Source material>

• • • •

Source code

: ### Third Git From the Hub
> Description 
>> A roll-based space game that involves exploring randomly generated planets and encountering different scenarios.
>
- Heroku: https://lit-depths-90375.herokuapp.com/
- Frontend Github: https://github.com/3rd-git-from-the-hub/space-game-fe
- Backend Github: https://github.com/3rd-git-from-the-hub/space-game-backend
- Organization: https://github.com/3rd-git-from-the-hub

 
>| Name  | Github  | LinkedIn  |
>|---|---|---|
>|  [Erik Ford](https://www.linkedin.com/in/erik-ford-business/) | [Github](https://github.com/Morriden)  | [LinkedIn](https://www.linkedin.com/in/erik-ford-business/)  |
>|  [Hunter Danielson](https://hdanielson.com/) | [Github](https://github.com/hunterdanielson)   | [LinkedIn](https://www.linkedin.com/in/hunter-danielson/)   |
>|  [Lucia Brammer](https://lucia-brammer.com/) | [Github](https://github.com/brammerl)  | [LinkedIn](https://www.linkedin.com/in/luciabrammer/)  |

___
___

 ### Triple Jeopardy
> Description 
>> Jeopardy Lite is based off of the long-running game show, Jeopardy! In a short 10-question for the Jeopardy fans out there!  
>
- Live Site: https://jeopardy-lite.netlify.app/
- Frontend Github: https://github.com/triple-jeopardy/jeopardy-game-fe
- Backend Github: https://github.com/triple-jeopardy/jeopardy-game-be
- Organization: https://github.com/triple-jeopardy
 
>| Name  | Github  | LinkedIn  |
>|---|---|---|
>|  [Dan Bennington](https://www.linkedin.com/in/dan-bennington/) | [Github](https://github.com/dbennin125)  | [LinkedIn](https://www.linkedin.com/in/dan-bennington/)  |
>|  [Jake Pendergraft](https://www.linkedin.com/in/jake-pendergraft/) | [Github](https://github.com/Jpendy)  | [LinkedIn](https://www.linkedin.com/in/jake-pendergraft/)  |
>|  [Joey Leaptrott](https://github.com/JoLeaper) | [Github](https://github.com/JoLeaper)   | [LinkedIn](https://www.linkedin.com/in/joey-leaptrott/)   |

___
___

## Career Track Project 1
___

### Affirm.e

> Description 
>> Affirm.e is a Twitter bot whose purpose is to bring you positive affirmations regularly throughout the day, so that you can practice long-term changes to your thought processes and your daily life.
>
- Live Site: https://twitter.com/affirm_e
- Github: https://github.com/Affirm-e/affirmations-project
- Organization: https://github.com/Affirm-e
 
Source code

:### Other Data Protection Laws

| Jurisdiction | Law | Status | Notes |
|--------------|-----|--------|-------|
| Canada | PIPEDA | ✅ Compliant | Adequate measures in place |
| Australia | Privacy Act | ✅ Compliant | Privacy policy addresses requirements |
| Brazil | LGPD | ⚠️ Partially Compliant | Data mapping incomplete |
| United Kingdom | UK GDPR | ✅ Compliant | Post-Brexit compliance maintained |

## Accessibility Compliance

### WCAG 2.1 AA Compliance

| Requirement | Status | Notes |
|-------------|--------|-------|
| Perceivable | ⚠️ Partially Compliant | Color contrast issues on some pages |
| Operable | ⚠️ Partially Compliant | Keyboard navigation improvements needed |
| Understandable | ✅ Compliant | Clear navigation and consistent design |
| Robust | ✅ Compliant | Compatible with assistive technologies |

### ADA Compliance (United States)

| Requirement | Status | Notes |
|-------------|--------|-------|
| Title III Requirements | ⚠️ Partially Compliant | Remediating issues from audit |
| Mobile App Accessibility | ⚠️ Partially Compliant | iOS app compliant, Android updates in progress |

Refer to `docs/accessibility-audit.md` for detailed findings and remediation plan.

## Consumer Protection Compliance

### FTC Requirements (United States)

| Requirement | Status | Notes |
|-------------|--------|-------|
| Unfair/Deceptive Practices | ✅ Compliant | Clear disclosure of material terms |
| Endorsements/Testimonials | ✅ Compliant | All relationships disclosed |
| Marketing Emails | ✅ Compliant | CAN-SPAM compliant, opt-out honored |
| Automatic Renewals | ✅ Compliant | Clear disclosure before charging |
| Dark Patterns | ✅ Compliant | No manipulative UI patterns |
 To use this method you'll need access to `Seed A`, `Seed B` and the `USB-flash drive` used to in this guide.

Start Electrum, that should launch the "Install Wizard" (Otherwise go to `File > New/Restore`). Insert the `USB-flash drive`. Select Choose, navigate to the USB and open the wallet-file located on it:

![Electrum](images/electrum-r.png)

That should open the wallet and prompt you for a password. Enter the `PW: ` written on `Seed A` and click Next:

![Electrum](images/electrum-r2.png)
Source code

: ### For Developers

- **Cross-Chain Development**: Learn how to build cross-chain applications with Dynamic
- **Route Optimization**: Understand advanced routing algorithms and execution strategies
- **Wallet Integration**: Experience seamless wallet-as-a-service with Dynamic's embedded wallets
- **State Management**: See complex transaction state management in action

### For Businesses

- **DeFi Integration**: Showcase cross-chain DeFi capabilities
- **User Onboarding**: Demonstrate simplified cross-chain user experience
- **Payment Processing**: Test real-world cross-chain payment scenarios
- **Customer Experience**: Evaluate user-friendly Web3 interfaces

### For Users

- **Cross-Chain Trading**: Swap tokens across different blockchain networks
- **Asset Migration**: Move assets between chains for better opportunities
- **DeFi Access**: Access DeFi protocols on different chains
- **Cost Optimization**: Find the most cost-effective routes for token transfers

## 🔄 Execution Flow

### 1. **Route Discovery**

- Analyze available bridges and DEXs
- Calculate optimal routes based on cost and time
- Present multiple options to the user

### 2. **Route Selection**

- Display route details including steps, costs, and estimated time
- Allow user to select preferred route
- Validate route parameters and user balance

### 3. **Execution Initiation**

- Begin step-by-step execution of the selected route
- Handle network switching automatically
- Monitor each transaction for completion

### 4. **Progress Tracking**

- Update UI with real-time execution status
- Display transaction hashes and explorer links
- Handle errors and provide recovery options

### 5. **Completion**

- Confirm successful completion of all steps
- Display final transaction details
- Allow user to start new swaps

• • • •

Task description> The reply should consist of one number, the count of lines above with the string "scenarios" in them.

Result of the exercise> 2